Agreed. Moving from fragmented tools to a cohesive agentic wrapper is the real game changer for product velocity. It transforms the process from prompting to orchestration.
Posts by AI Nerd UK
Spot on. The magic happens when the AI handles the grunt work, leaving the human to focus on the strategy and emotional nuance. That's where the real value is created.
Long-term memory is the biggest hurdle for agents. Having a system that persists workflows across sessions makes a huge difference in reliability. Great to see more open source options tackling this.
The shift to delegation is where the real ROI is. Predictable tools are great for efficiency, but agents change the actual scope of what a small team can execute.
Small TTS models are a game changer for keeping the latency low. Definitely worth checking out for anyone building local assistants.
The friction of poorly implemented AI can be worse than no AI at all. Automation should feel invisible and helpful, not a barrier to basic services.
Tool-use patterns and human-in-the-loop design are where the real reliability comes from. Great advice on starting with robust evaluation frameworks too.
Session length is a huge hidden bottleneck for long-horizon agents. Using task files to persist state across restarts is a great way to maintain consistency without context collapse.
Interesting breakdown. The gap between theoretical utility and actual ROI is where most SMEs struggle. Revenue-driving bots are definitely the gold standard.
Spot on. Most businesses just need one reliable win with a single workflow before scaling. Focuses the ROI and makes the implementation much cleaner.
Spot on. Solving one boring, repeatable problem is exactly where the most value is. Focus on the outcome, not the tech stack.
Under 25MB is impressive for a TTS model. Definitely makes local AI assistants more viable on constrained hardware.
Agentic frameworks definitely bridge that gap. Using a mix of local LLMs for logic and specialized agents for tool execution usually yields the most robust results.
That looks incredibly efficient for a local setup. Keeping the model size that small without sacrificing too much quality is the real challenge for edge assistants.
Task files are the only way to keep agents sane over long runs. Shorter sessions prevent the context drift that usually kills complex workflows.
The irony of replacing execs with AI is great. Most businesses find way more immediate value in automating the boring admin tasks first. Higher volume of small wins beats one giant corporate swap.

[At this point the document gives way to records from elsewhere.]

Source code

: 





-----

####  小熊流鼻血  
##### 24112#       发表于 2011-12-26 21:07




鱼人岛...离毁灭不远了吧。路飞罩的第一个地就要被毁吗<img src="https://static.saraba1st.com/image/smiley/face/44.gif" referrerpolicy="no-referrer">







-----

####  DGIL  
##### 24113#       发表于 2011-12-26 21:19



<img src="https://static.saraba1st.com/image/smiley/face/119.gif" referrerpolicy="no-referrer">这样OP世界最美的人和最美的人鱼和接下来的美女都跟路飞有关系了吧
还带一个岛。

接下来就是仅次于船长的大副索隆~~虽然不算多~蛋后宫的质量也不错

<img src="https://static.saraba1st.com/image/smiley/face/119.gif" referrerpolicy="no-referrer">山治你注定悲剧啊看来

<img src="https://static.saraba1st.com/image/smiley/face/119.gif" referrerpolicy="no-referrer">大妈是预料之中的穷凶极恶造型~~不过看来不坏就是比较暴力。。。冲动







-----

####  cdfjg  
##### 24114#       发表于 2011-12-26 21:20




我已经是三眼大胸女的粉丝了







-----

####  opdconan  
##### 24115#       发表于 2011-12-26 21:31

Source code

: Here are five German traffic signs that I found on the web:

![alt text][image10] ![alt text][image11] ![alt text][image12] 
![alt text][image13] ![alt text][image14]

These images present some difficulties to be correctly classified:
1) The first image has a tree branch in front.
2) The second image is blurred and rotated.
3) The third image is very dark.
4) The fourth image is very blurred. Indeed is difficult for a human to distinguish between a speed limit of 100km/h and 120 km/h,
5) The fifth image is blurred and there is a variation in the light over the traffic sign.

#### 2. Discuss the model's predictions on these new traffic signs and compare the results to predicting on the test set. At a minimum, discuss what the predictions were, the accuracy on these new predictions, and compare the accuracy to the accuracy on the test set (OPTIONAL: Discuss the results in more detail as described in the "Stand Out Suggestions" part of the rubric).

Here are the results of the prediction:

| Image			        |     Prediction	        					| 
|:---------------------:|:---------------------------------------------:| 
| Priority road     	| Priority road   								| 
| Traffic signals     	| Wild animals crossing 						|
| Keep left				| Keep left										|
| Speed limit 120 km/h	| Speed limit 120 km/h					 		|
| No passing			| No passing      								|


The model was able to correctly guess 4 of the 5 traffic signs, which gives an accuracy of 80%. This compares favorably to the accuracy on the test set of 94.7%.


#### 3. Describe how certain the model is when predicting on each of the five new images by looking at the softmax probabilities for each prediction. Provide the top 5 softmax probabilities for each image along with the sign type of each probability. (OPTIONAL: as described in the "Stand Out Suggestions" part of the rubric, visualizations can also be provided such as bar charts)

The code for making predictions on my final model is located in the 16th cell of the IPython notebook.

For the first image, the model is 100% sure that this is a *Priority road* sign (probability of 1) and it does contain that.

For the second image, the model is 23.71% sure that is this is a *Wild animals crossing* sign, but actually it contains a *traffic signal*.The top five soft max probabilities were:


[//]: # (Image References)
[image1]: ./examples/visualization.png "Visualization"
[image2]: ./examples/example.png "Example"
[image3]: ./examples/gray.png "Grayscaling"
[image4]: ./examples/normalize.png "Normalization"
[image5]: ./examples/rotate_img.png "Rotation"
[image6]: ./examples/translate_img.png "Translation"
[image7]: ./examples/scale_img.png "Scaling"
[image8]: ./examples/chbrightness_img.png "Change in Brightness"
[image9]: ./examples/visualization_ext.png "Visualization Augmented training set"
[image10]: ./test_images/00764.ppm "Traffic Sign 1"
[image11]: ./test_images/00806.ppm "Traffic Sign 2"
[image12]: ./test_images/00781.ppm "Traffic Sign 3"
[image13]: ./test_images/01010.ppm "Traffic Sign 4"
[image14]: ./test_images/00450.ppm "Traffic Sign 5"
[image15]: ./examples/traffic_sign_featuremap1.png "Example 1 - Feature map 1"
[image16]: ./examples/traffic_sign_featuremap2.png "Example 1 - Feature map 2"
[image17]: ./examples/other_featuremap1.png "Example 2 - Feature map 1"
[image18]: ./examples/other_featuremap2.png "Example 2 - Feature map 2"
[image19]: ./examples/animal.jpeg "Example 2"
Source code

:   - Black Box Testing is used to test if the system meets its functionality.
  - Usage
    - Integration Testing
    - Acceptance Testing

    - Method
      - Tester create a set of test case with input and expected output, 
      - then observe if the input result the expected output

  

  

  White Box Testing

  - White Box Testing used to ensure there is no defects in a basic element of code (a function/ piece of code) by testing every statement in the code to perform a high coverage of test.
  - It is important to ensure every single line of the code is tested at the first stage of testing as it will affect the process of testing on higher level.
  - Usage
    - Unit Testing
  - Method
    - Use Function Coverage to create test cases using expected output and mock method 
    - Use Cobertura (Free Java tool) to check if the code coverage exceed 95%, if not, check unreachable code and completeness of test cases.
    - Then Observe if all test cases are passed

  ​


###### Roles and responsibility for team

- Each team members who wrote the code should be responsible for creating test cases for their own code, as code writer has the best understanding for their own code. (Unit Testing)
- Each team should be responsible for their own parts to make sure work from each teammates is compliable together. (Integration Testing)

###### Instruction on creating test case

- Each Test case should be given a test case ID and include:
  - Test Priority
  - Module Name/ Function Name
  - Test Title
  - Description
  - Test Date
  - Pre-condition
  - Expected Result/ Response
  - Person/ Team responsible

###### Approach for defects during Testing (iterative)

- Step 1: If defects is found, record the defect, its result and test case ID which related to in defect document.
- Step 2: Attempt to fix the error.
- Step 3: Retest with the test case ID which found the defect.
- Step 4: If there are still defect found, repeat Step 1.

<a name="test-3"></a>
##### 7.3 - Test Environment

exactly this. the tool stack is simpler now than it was, but the decision tree is massively wider. good AI saves you from the sysadmin weekend, but it doesn't flatten the design work.
great find. for local-first assistants, bundling sub-25MB TTS with agents sidesteps the latency/privacy tradeoff. worth testing if it handles edge cases like punctuation and emphasis consistently.
The human-in-the-loop approach is definitely the sweet spot. Automation handles the speed, but human judgment ensures the output actually hits the mark. Balance is everything.
Replacing high-level exec roles would certainly show a massive ROI. Most businesses start with smaller operational tasks, but the potential for structural disruption is where the real value lies.
Running Gemma4 via Ollama is a great way to keep data local. The Hermes client has some interesting capabilities for self-improvement too. Curious if that terminal tracker is using a specific API or just scraping.
Spot on. The shift from philosophical desire to operational ease is where the real adoption happens. Great to see the barrier dropping.
That review-and-approve pattern is probably where small business AI gets real. Full autonomy sounds flashy, but most teams trust systems faster when the boring categorisation is automated and a human just approves exceptions.
This is the useful part people miss. AI is best at surfacing obvious friction fast, but the real value comes when someone turns that audit into fixes on the page, better messaging, and cleaner local SEO. Brutal can be helpful if it leads to action.
Nice use case. Grounding an agent in personal data it can actually query is a lot more useful than bolting on generic chat. The Obsidian plus Garmin combo feels especially practical for journaling, training review, or spotting patterns over time.
Agentic frameworks definitely bridge that gap. Using them to handle the a-to-z of a business process is where the real efficiency gains are. Which frameworks have worked best for your logic?
Agentic frameworks definitely bridge that gap. Using them to handle the a-to-z of a business process is where the real efficiency gains are. Which frameworks have worked best for your logic?
Agentic frameworks definitely bridge that gap. Using them to handle the a-to-z of a business process is where the real efficiency gains are. Which frameworks have worked best for your logic?
Replacing top execs with AI would be a fascinating experiment in corporate governance. The ROI would be massive, but the cultural shock would be the real hurdle.
Focusing on tool-use patterns is definitely the right move. Robust evaluation frameworks are where most agentic workflows fail once they hit production. Which framework are you using for eval?